هل يمكن التخلص من قيود ملكية المنازل من خلال – الرهن العقاري السعودي؟
The article originally appeared in Wealth Monitor.
The housing market in the Kingdom of Saudi Arabia (KSA) continues to face the crisis of supply shortage and ever-increasing demand. High population growth and rising per capita income fuelled the growth of demand for residential units over the past decade. With population expected to reach 35mn in 2020 from 31mn in 2014, and average household size estimated to reduce from 5.6 to 5.28 as per current declining trends, aggregate demand for housing units is forecasted to be 1.6mn units over 2015-20. As of 2015, less than half of the population of KSA were homeowners compared to 64% for the U.S. which has a similar per capita income.
Affordability and access to mortgage finance are the key barriers to home ownership. Lack of regulations on foreclosures and absence of securitization of housing loans has increased cost of financing and thereby, making it unaffordable for the majority of medium income households.
Only 2% of all home purchases in the Kingdom are financed through mortgages compared to 17% in the U.A.E and 70% in the U.K. Currently majority of mortgages are provided by Real Estate Development Fund (REDF).
In order to meet the rising demand for housing, affordable mortgage financing must be made available to the currently underserved middle market segment. Taking into account the growing demand and subsequent impact on house prices, providing affordable housing will be a considerable challenge for the KSA Government. The mortgage financing activity was carried out mostly by the 14 banks and five licensed real estate finance companies. In addition to the existing finance companies, in December 2015, Saudi Arabian Monetary Agency (SAMA) granted mortgage finance license to Bidaya Home Finance. Additionally, the Ministry of Finance for similar purpose has established the Real Estate Development Fund (REDF).
Bank Lending
The total loan extended by banks to real estate segment which includes retail and corporate lending was at USD 14.5bn at the end of 2009. However, it grew at a CAGR of 23% during the 2009-2015 period to reach USD 50.3bn. The retail lending grew at a CAGR of 24% compared to corporate lending which grew at a CAGR of 22% during the same 2009-2015 periods. The retail real estate lending which grew at the Y-o-Y rate of 17% and 28% in 2010 and 2011, with the introduction of mortgage law in 2012 witnessed a sharp increase of 31% in 2013 and 34% in 2014. The demand for mortgage loans triggered by reasons such as housing demand and supporting mortgage law was expected to increase at the higher rates in the coming years. However, the growth rate lost momentum primarily due to the affordability factor.
REDF Lending
The REDF is the largest Specialized Credit Institution (SCI) and provides personal and investment loans for housing development. Given the shortage of housing stock in Saudi Arabia, real estate development has been receiving significant attention from the Government. This included USD 67bn allocation by the Saudi King in 2011 to build housing units (not yet utilized) and the use of REDF loans as down-payment to meet the 70% LTV requirement for mortgages that was introduced in 2014. Real estate lending has increased significantly in recent years, with the outstanding volume at end-2015 reaching USD 40bn for REDF (compared to USD 21bn in 2011) and USD 50bn (compared to 19 billion) for banks.

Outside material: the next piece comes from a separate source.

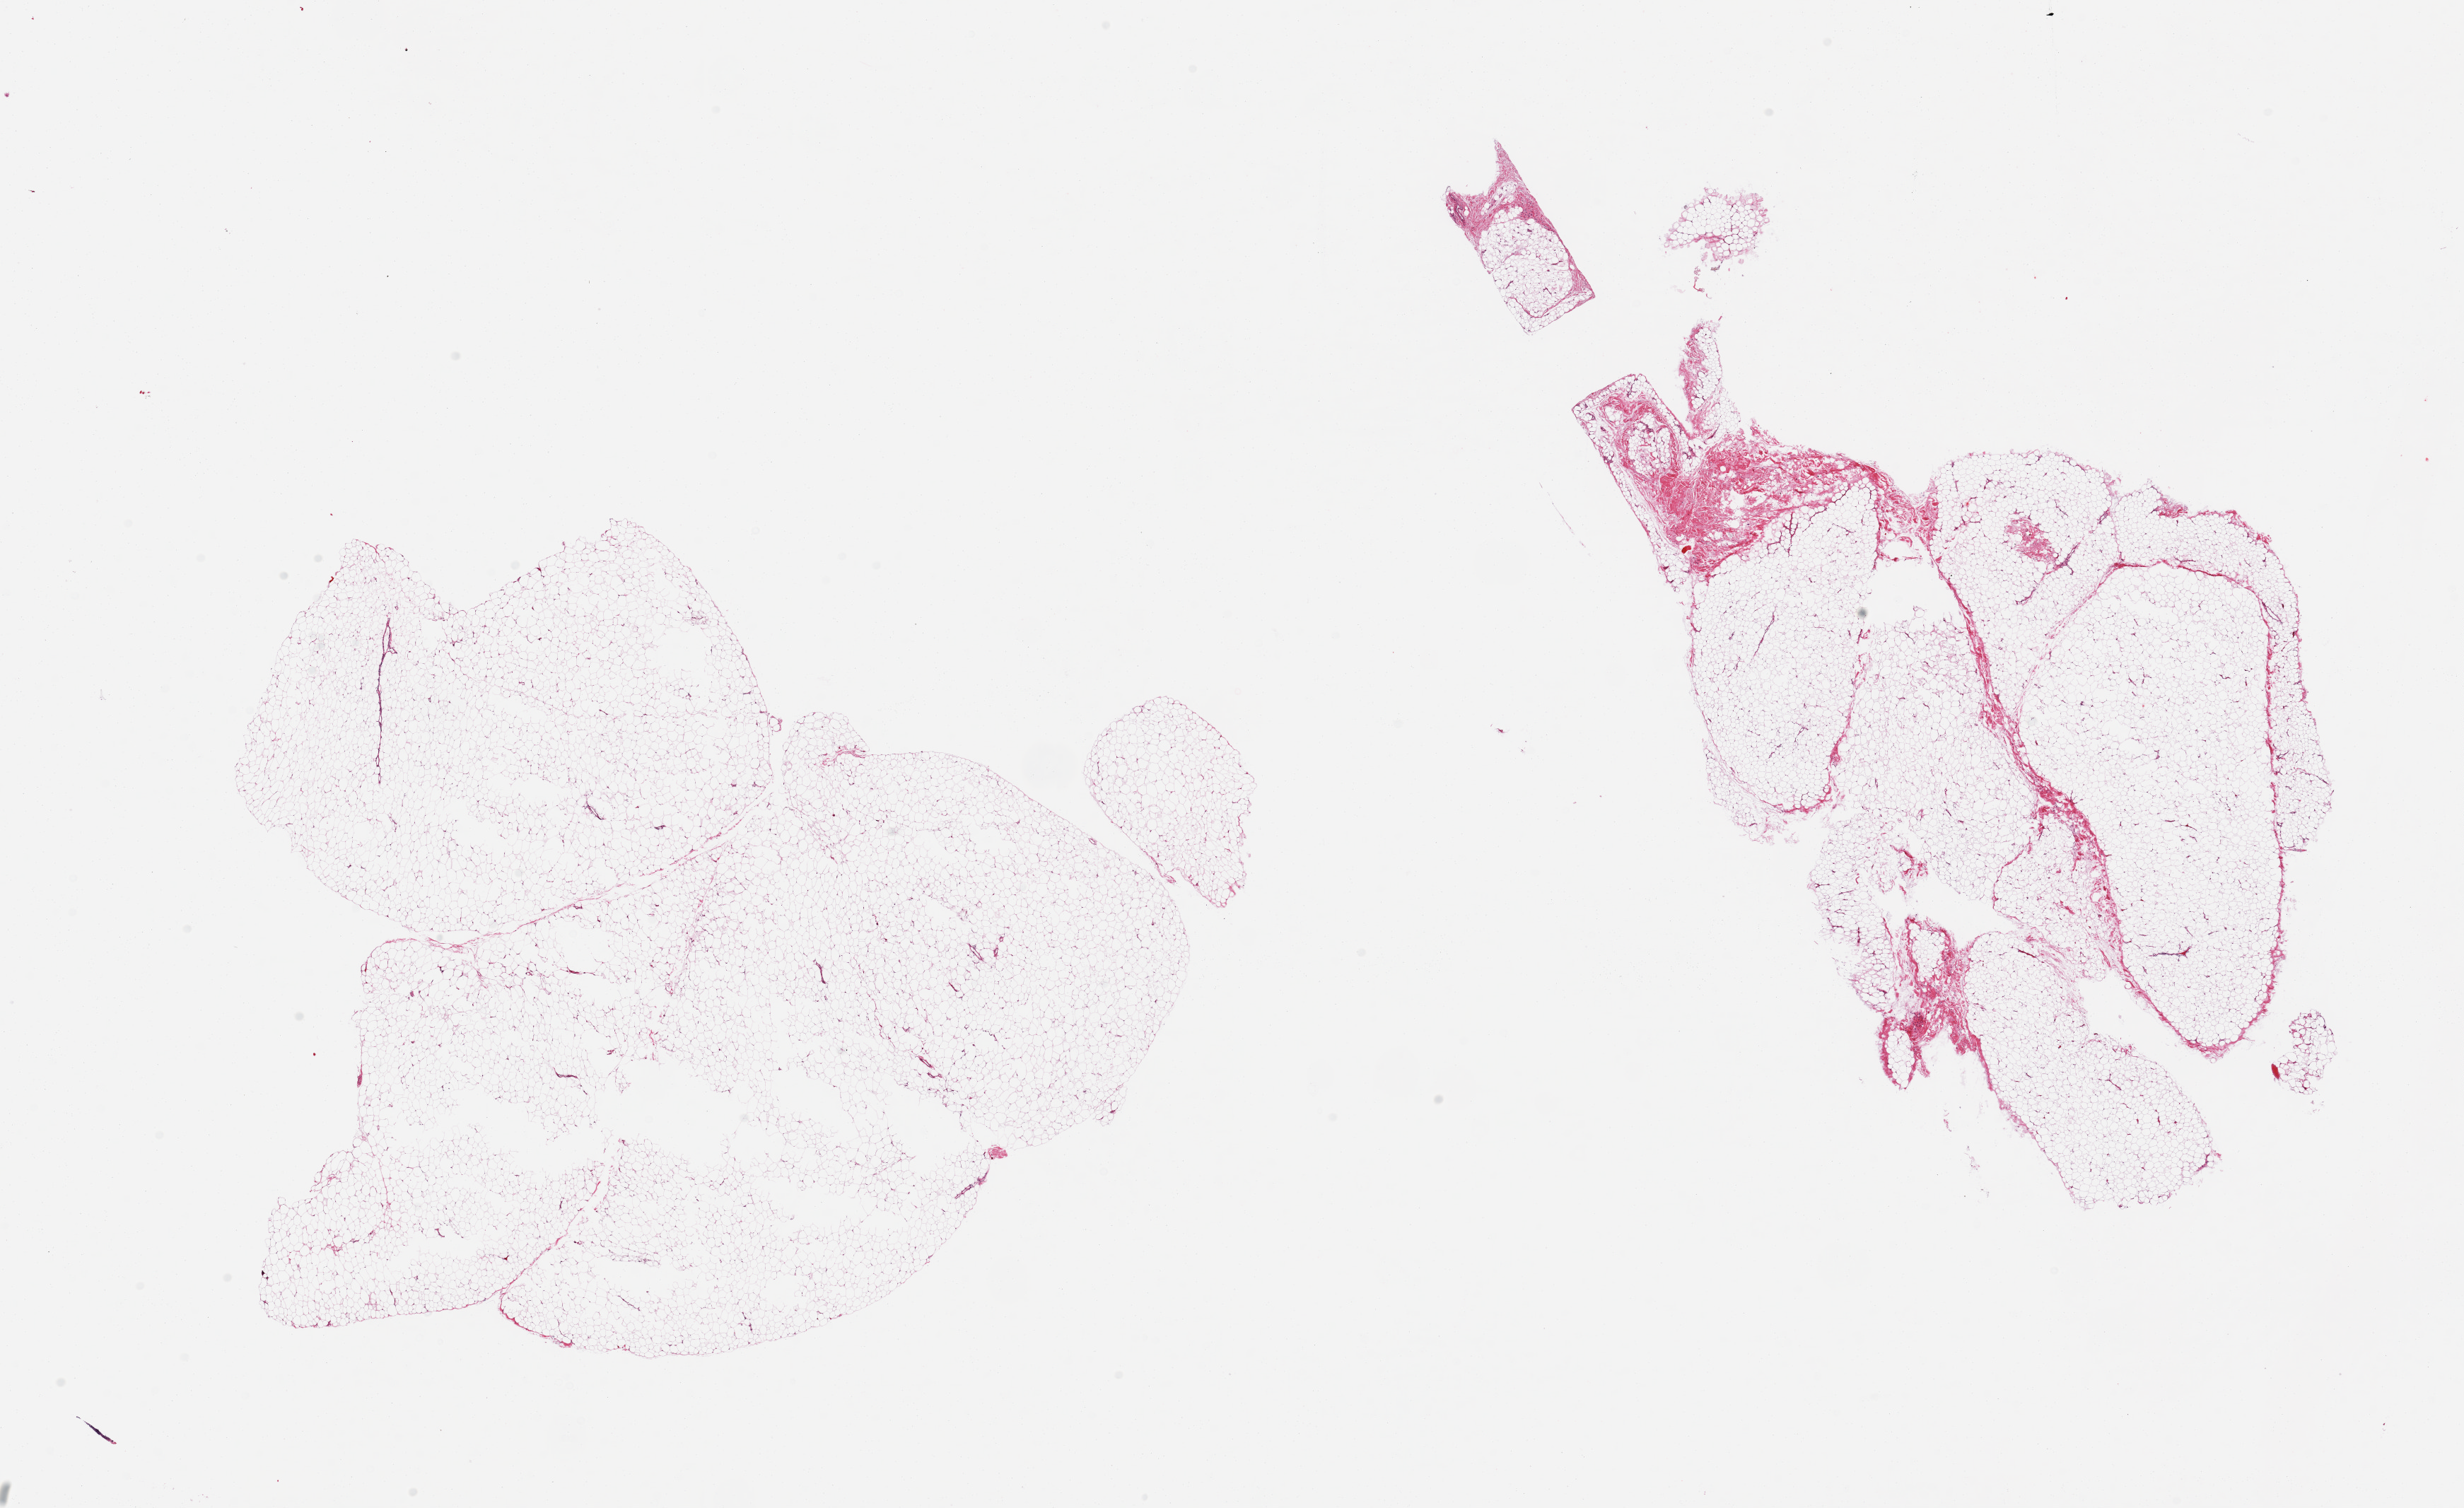
Digitized haematoxylin and eosin-stained section, a low-resolution overview of the entire scanned area, about 27.6 x 16.9 mm (slide scanned at 20x), PAXgene-fixed, paraffin-embedded tissue, target tissue: adipose tissue, tissue donor sample.
Review note (as recorded): 2 pieces, interstitial fascia is ~10%.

Despite the existence of REDF from 1974, the disbursement of funds by REDF have been very sluggish. Until recently the waiting list for an REDF housing loan was estimated at a staggering 18 years. Between 1987 and 2010 the total disbursement by REDF was USD 20bn. Taking into account the repayment, the net lending by REF during the same period was approximately USD 2bn. However, in 2011, the government unveiled a plan to build 500,000 homes, allocating large amounts of state funds. Progress has been slow, partly because of ownership rights over land. However, subsequently the REDF became more active with increasing loan disbursements. Between 2011 & 2015, REDF disbursed real estate loans worth USD 26.7bn and the net lending during the same period stood at USD 21bn.
Mortgage Loans Outstanding – Outlook
As per Marmore’s report on the Saudi Mortgage Industry, starting from 2015, the mortgage loans is expected to grow at a CAGR of 24%. The Housing Ministry is anticipating the bank’s mortgage loan book to increase by USD 5bn to 8 bn a year till 2020, and, has set in motion several initiatives such as reduction of down payment required by mortgage seekers to 15%, introduction of white land tax. However, given the liquidity tightening in the banking sector and economic slow-down due to drop in oil revenue it is likely to impact the mortgage sector’s performance on the whole.
Over the coming years the REDF lending is also expected to continue to increase to reach USD 73bn by 2020 as against USD 40bn at the end of 2015. REDF was allocated USD 67bn billion in 2011 to be spent on half a million new houses. As a result there has been a significant increase in roll-out of loans by REDF in the recent years and it is expected to continue in the coming years. REDF disbursed loans worth USD 7.4bn in 2015, and loans worth an average of USD 8bn is expected to be issued by REDF on yearly basis. Apart from the capital boost received from the government, the growing interest in issuing Islamic bonds and securitizing the portfolio of the REDF loans can substantially increase the liquidity position of the fund and assist in rolling out more mortgage loans.
Inititives such as the Housing Ministry’s plan to create its own development company and start a mortgage-guarantee fund is expected to encourage banks to increase lending. Moreover, starting a state-owned mortgage firm similar to the U.S.’s Fannie Mae and Freddie Mac to develop the secondary market for the mortgage industry would go a long way to boost liquidity. In November 2015, Saudi Arabia approved proposals for a 2.5% ‘white land tax’, which will apply to undeveloped residential and residential/commercial plots within urban boundaries. The implementation of this new tax in late 2016 is expected to culminate into several benefits. In simple terms it is expected to increase the real estate development activity and simultaneously resulting in reducing further appreciation of land values. Additionally, the Government may opt to allocate the supplemental revenue for the development of affordable housing. Once the new tax law comes in effect, this could result in increased partnership between developers and land owners to develop their land banks. The law could also stimulate further development to address the severe shortage of middle income housing across the Kingdom.